Focus on the rough picture of each mock-up, the details are added later in the implementation.

Think through presentation based on slide mock-ups

The mock-ups are much easier to change than real slides. You thus want to find problems and fix them in the mock-ups, before you create real slides. To do this, you have to give the presentation: Start with the first slide mock-up and state its main points (I typically do this silently in my head). Continue with the next slide, and the next, until you run into a block. For me, this often happens several times per cluster. Then change (reorder, throw away, redraw) slides until you go more smoothly.

The mock-ups are only finished, if I can run through the whole presentation without running into a block. Now the post-its turn into a specification. I’ll cover advice on how to create compelling slides in a separate post.

draft_slides

The image shows my final slide mock-ups [3]. Some of the post-its are still unchanged from brain-storming.
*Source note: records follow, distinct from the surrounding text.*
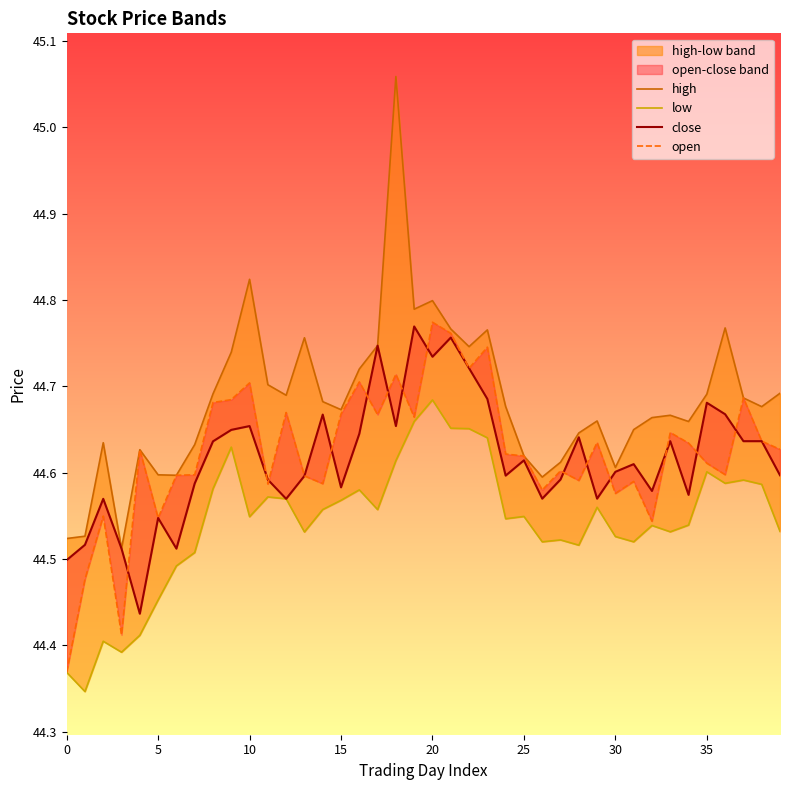

What is the highest value of the open series?

44.8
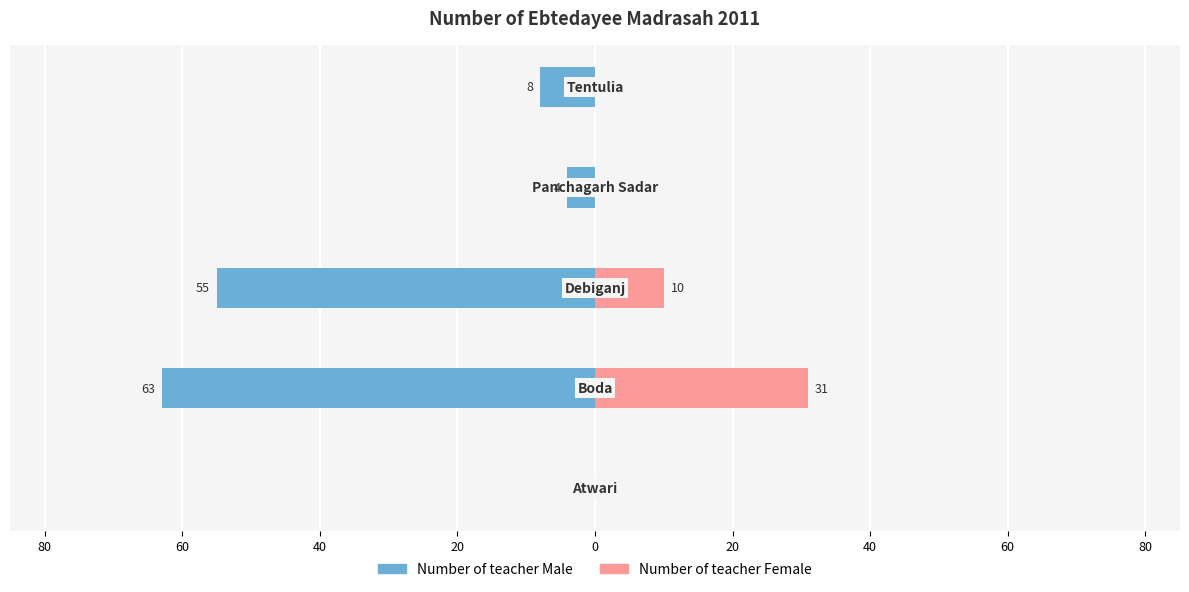

What is the sum of all Number of teacher Female values?

41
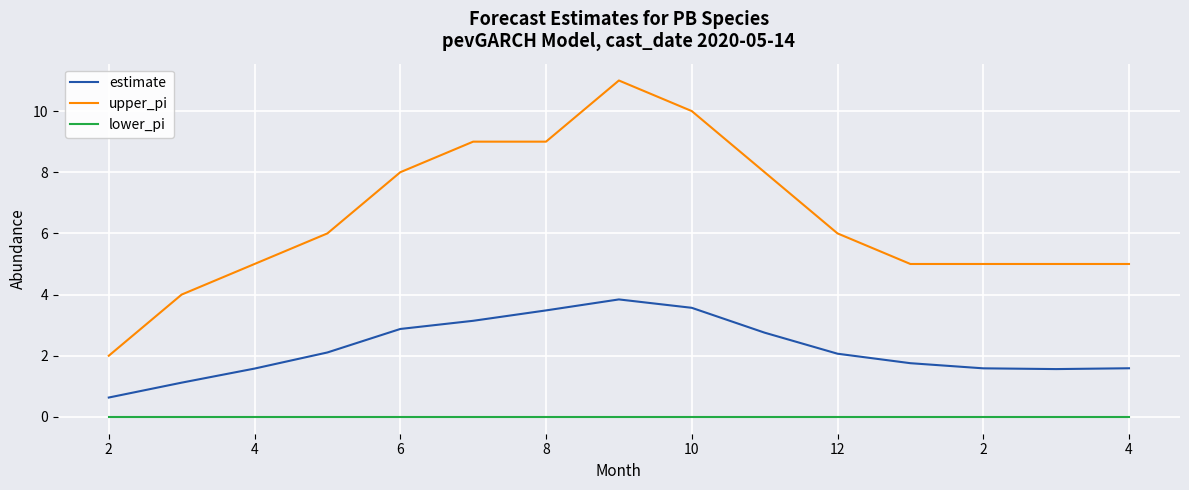

What is the average value of the upper_pi series?

6.5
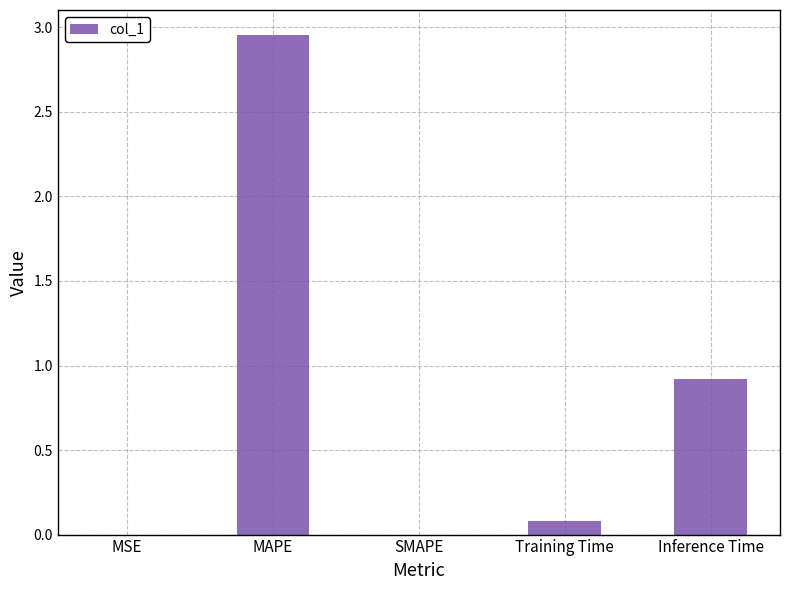

Is it true that the value at SMAPE is 1.2?

False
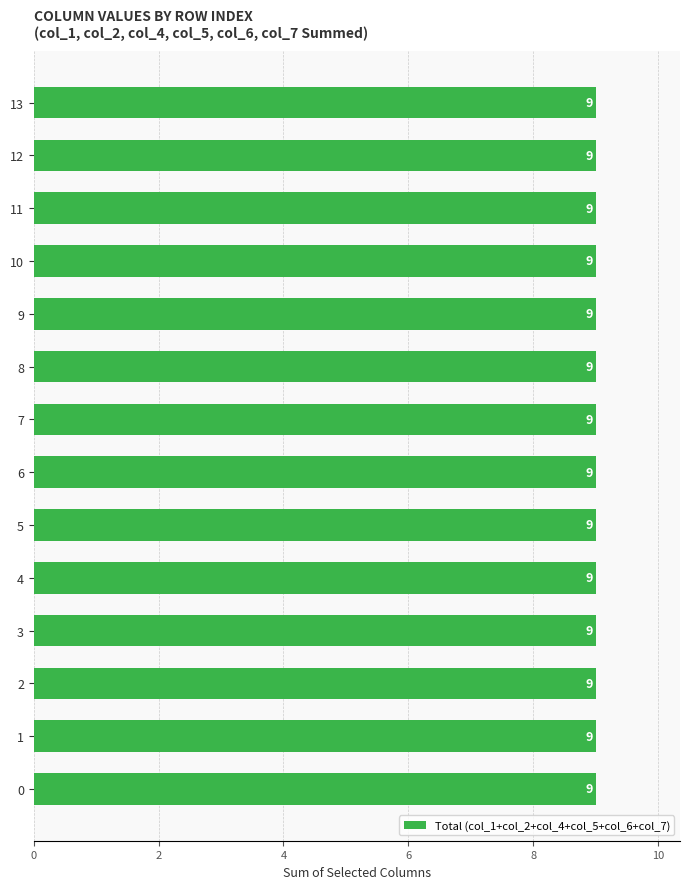

List the labels in order of col_2 value, largest first.

0, 1, 2, 3, 4, 5, 6, 7, 8, 9, 10, 11, 12, 13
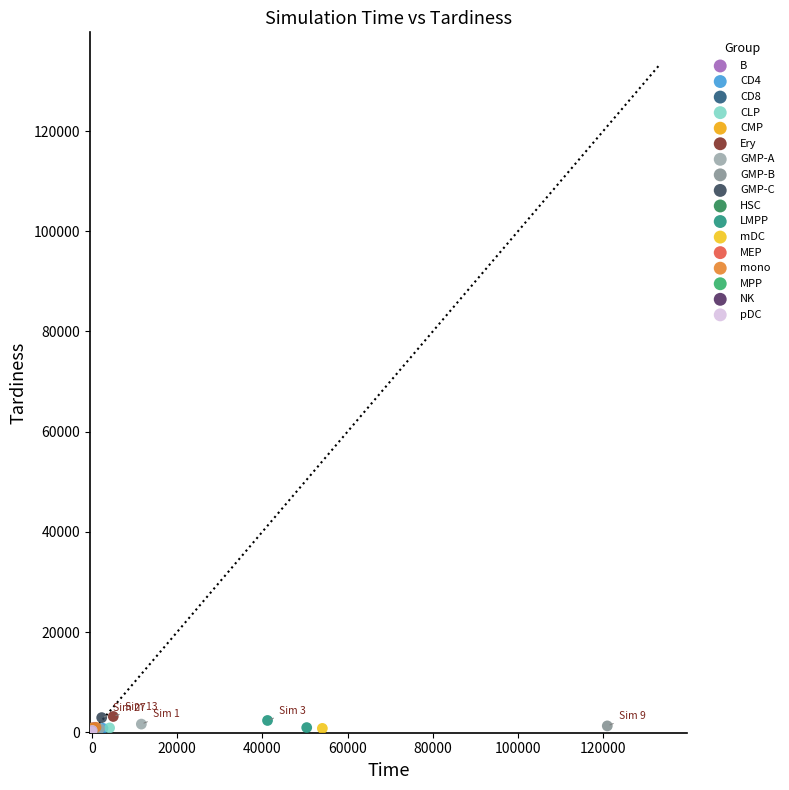

What are all the series names shown in the legend?

B, CD4, CD8, CLP, CMP, Ery, GMP-A, GMP-B, GMP-C, HSC, LMPP, mDC, MEP, mono, MPP, NK, pDC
Others are new. In some cases, I have sticked post-its on top of each other, often to note points for the narrative that I want to tell when I show a certain slide. The fourth row from the top contains three slides that outline the process that this post describes. You can see the small rectangles that depict post-its, their clusters and then the final slides. They are rough, but good enough at this point.

process

As all processes, this one is a simplification. Creating a real presentation is more messy and contains moving back and forth between steps. If I have visualization ideas early on, I take them down, even if the process tells me to focus on cluster messages at this point. Or I change the slide order 10 minutes before a presentation, if I feel that it works better in that situation. If this happens to you, don’t feel bad about violating the process. The goal is a great presentation, not process conformance.


[1] Post-its are not the only low-resolution medium. For me, mind maps on an iPad or pen and Moleskine notebooks also worked. However, post-its worked best for me. Since I stick them to a wall, I stand up and have to move around when drafting presentation structure. Somehow, this helps me think.

[2] The slides of the presentation are here. I give this presentation in the first meeting of the seminar on software quality at TUM, as the process is also helpful when you create your seminar presentation.

[3] If you look closely, you see that some of the post-its carry a small green circle in their left upper corner. I placed them during clustering to mark all post-its that depict visual ideas for slides. All other ones were either unfinished ideas that needed further working on, or anecdotes for the narrative.

Thanks to Roman Haas for reading drafts of this.